New Zealand is saddled with the highest rates of melanoma in the world due to an environment with exposure to harmful UVR (ultraviolet radiation), and the numbers keep climbing with diagnoses rates doubling in the last 30 years. Due to these staggering statistics, the NZ Cancer Society advises keeping infants out of the sun from September to April, between 10am and 4pm whenever possible, in order to avoid harmful rays and possible sunstroke. However, if your baby is accompanying you on errands and exposure is unavoidable, following these tips will keep your child safe in the sun:

     Play and stay in the shade. This isn’t a foolproof way to avoid exposure, as UV rays can bounce off of surfaces such as water, concrete and sand - so don’t avoid putting sunscreen on your little one just because you can’t feel the heat!

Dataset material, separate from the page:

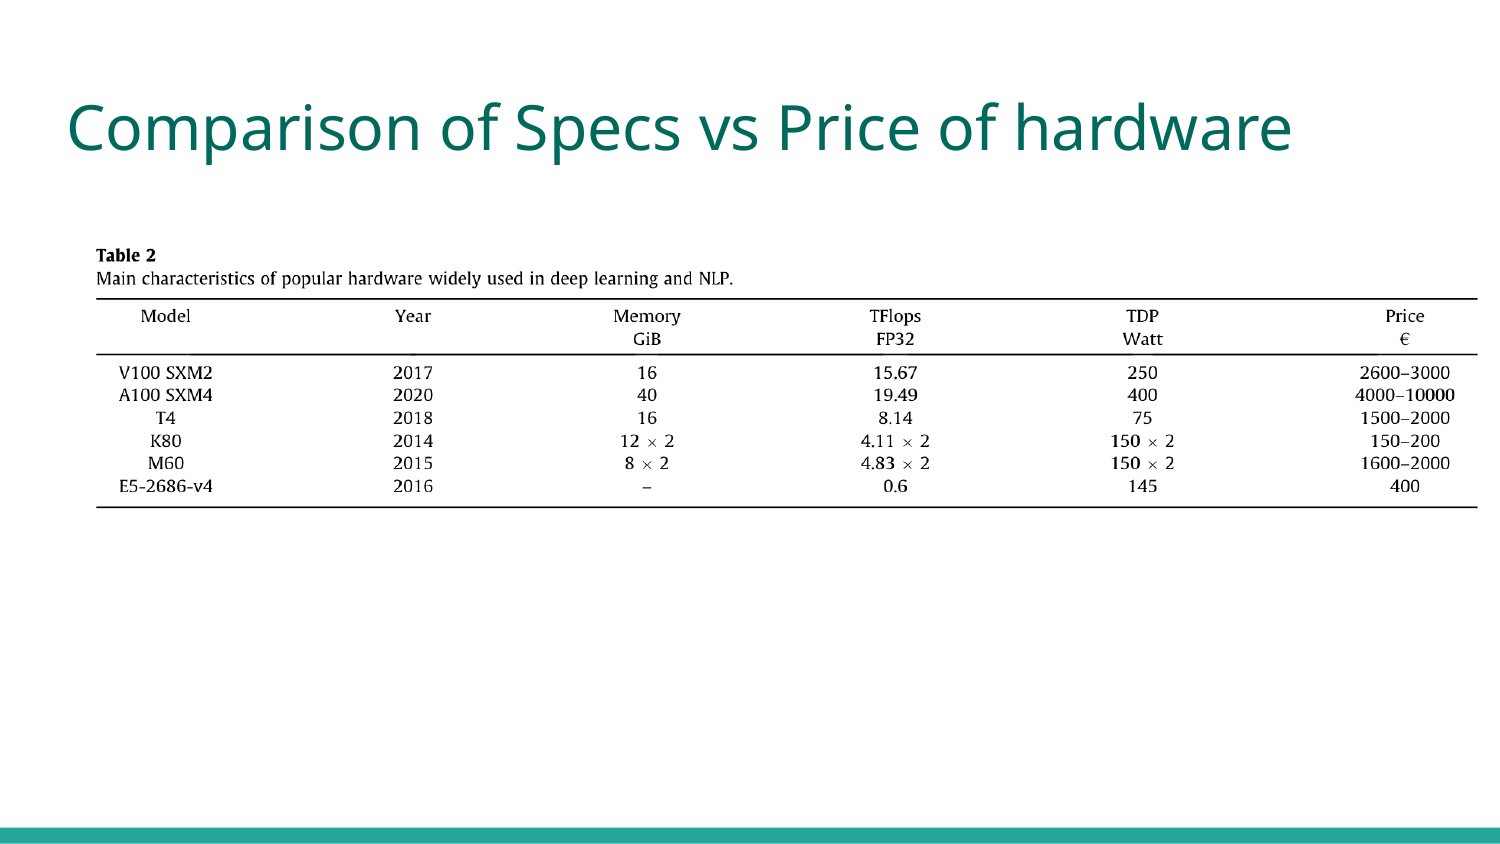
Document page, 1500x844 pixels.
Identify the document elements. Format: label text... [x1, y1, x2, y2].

title Comparison of Specs vs Price of hardware [51, 72, 1449, 174]
picture [60, 229, 1491, 529]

     Rash top swimming attire. These “UV shirts” can be worn over your child’s swimsuit for greater protection.

     Wear sunscreen! Does your child’s sunscreen have AS/NZS on the label? If not, then the product does not meet Australian/New Zealand sunscreen standards. Remain cautious about applying sunscreen to babies under one year of age (as a mild rash may develop,) but for older children water-resistant, broad-spectrum sunscreen applied every two hours is an effective preventative measure.

     Early Treatment/Annual Checkups. While no parent wants to entertain the idea of their child developing a serious condition such as skin cancer, as with any medical affliction the sooner it’s spotted, the easier it is to treat. Annual checkups at your child’s dermatologist can provide much-needed assurance that no melanomas are developing.

Summer activities can provide parents and children with long-lasting memories, full of sunlight, laughter and blue skies. However, it is imperative that parents take special care to ensure their baby or toddler’s delicate skin isn’t irrevocably damaged by failing to adhere to sun-safety guidelines.